__Document segment__

Scandinavian role in Old West exploredSymposium highlights writers, civic leaders, scientists
Posted: Thursday, January 16, 2014 10:25 am PST
Jennifer Easton Attebery, director of the Folklore Program at Idaho State University, will open the Friday evening session with a discussion of how translations of Buffalo Bill dime novels and weeklies by Swedish emigrants influenced perception of the American West back home.
(THOUSAND OAKS, Calif. – Jan. 16, 2014) The 2014 Nordic Spirit Symposium at California Lutheran University will highlight Scandinavians who played major roles in the development of the Western United States.
“Scandinavians in the Old West” will be held Feb. 7 and 8 on the Thousand Oaks campus. The public is invited to join in the spirit of a symposium, which blends music, dining and the free exchange of ideas to enhance the pleasure of learning.

__Required work__
[1] According to the symposium article, on what dates will "Scandinavians in the Old West" be held?
[2] Retype the stretch of the symposium article from "Scandinavian role in" through "West back home.".

Lens distortion estimation material

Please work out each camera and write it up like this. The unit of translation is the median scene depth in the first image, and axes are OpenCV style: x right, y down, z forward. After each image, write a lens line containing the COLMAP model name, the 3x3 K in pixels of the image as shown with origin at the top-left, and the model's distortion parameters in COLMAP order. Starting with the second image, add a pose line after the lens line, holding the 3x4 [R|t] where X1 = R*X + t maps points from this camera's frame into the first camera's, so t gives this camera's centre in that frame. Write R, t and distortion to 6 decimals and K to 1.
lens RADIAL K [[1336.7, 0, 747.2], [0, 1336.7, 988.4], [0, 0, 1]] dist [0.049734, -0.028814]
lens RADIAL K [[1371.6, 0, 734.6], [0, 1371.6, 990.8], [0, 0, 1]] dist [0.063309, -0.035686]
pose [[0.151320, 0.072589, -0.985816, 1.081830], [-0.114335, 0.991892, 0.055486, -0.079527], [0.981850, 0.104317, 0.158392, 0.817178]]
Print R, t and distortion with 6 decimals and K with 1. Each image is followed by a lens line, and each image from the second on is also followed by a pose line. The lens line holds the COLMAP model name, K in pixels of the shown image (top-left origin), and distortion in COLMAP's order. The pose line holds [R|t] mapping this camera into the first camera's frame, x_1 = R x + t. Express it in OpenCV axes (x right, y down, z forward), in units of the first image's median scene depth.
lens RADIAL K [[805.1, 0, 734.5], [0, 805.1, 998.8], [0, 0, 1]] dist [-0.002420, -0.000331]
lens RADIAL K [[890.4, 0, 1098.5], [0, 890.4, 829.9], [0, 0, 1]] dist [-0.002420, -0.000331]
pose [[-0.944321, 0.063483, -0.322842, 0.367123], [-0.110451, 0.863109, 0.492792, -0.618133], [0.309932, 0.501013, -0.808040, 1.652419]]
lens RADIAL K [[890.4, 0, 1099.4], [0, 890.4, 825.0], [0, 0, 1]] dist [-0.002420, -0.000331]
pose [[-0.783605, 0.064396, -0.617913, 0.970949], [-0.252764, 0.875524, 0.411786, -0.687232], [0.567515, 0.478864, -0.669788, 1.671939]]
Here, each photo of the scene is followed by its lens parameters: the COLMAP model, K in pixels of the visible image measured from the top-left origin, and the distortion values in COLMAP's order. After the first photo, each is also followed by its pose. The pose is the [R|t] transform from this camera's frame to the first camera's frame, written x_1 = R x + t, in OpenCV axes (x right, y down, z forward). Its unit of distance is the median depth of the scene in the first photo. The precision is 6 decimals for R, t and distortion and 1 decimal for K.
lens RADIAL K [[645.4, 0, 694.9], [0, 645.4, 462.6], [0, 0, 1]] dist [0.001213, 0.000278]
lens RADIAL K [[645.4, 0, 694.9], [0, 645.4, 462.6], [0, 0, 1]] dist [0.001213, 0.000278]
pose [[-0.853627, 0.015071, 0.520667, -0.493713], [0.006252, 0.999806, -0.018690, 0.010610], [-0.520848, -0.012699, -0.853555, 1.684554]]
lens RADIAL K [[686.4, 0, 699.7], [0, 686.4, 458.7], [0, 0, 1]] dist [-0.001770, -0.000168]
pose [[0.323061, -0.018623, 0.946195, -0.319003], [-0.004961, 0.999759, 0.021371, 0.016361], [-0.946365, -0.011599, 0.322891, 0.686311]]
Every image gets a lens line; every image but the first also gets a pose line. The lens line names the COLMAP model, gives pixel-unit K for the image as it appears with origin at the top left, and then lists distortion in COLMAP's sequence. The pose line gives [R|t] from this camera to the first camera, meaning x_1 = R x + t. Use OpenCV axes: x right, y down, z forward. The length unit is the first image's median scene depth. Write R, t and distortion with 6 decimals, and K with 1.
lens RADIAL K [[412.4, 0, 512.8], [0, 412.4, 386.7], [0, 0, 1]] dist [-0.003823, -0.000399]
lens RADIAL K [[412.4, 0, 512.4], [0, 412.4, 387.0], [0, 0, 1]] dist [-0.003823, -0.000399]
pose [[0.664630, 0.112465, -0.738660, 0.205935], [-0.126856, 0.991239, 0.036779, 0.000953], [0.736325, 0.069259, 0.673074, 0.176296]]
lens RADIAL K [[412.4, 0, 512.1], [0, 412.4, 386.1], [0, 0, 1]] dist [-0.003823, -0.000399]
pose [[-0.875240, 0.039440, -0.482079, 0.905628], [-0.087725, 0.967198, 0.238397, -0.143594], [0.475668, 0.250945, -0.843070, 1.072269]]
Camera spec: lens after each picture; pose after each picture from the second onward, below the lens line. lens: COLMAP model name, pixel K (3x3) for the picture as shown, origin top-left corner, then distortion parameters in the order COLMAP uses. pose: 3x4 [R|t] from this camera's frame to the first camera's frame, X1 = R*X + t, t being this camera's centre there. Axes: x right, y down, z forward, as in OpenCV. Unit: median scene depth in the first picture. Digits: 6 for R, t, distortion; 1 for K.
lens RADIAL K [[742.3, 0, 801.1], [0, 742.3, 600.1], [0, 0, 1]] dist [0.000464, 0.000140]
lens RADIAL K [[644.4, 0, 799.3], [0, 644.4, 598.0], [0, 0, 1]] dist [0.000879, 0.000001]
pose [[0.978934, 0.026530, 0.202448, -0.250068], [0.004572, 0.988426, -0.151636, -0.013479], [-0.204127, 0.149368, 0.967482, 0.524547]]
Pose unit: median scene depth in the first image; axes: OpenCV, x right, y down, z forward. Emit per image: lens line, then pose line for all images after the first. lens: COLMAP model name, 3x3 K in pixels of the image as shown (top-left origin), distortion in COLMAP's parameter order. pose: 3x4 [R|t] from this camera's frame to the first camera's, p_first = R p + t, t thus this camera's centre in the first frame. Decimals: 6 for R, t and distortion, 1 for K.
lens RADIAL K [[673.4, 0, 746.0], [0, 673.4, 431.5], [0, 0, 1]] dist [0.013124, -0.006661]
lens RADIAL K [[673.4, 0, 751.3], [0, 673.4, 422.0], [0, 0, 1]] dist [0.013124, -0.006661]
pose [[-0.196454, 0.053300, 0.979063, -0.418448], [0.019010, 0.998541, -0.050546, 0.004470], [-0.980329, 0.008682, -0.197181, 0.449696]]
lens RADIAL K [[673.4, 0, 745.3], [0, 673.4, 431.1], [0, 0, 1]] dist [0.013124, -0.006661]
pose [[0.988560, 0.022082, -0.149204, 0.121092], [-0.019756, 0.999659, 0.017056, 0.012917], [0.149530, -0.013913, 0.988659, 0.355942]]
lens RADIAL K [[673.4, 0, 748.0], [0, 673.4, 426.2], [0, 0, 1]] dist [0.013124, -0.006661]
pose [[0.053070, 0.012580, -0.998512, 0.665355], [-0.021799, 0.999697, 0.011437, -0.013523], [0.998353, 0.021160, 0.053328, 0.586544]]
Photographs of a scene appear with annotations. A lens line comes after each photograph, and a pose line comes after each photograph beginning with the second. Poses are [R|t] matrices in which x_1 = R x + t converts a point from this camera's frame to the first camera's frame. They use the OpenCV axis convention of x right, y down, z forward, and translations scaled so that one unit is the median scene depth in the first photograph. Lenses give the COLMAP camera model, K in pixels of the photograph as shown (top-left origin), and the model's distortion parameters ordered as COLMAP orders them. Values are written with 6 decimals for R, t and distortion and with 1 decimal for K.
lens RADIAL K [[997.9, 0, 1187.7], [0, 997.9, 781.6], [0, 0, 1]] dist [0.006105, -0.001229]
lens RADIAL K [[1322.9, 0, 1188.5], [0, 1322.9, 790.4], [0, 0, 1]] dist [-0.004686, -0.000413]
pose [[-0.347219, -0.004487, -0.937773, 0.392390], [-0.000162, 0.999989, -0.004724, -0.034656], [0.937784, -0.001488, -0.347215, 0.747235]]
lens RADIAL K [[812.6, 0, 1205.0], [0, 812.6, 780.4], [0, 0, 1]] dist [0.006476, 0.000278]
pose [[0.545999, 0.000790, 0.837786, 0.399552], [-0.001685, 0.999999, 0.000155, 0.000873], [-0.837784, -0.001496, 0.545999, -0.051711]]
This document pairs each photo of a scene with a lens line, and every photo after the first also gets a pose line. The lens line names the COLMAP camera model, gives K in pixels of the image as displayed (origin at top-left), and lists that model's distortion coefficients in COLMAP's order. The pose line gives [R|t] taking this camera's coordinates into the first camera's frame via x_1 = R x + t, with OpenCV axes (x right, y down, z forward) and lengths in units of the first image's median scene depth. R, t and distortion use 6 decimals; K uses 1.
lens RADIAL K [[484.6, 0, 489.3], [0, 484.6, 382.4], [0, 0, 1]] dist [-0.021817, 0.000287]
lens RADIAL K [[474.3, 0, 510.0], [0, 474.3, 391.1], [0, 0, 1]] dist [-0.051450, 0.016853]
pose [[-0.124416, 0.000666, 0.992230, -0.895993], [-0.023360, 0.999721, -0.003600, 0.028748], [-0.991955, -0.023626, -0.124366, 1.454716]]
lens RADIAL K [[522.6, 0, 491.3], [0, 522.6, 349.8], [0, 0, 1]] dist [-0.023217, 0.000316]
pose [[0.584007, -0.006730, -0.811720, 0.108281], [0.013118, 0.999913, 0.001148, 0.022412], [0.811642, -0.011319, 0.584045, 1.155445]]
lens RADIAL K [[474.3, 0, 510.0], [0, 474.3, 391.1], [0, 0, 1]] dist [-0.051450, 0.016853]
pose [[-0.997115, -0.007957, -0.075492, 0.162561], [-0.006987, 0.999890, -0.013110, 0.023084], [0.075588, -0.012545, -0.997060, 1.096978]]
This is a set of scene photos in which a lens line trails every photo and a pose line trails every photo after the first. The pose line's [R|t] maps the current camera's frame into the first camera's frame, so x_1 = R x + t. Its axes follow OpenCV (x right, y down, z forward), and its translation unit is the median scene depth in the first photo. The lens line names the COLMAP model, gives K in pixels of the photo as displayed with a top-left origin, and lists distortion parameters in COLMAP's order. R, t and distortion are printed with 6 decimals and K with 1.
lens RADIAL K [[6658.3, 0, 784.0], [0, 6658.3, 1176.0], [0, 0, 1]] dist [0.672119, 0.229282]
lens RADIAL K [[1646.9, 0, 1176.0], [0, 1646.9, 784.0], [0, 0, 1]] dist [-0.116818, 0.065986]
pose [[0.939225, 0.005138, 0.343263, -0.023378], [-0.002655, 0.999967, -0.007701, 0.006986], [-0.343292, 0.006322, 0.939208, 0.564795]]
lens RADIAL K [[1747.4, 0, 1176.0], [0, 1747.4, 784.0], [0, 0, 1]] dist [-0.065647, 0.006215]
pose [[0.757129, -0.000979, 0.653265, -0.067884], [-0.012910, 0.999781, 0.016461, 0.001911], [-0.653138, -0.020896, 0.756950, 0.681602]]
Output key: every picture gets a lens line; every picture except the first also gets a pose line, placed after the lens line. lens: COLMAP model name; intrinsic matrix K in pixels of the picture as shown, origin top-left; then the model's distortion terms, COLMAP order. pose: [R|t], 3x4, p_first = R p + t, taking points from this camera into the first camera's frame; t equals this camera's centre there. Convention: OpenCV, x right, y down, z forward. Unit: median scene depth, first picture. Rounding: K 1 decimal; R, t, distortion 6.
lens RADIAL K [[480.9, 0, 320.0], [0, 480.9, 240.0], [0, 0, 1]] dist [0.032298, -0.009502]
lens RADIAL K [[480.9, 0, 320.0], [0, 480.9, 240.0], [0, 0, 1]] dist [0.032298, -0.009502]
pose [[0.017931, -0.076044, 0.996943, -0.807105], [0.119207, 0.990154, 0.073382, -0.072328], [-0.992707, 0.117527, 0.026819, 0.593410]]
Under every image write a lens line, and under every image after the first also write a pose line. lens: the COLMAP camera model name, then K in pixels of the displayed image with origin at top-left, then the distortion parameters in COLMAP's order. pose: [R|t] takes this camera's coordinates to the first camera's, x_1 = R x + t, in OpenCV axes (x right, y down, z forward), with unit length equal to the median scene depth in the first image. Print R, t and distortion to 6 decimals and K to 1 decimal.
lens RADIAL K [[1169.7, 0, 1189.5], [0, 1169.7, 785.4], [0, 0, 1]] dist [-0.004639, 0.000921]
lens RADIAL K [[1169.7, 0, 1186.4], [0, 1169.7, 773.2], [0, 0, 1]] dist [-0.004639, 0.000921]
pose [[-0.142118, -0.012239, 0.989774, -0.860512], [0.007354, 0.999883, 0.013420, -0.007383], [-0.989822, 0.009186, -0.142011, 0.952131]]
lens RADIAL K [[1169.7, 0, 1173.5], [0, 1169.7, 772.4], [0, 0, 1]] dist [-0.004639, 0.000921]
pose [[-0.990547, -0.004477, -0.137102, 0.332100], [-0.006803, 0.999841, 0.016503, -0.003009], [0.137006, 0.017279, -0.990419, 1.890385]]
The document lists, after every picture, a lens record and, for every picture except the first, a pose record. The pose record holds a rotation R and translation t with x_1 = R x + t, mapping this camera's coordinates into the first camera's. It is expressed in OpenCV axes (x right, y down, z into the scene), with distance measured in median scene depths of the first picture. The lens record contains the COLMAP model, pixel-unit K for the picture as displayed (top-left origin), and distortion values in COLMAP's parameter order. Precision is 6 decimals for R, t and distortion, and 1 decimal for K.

__Solutions to the exercise__
[1] Feb. 7 and 8

[2]
Scandinavian role in Old West exploredSymposium highlights writers, civic leaders, scientists
Posted: Thursday, January 16, 2014 10:25 am PST
Jennifer Easton Attebery, director of the Folklore Program at Idaho State University, will open the Friday evening session with a discussion of how translations of Buffalo Bill dime novels and weeklies by Swedish emigrants influenced perception of the American West back home.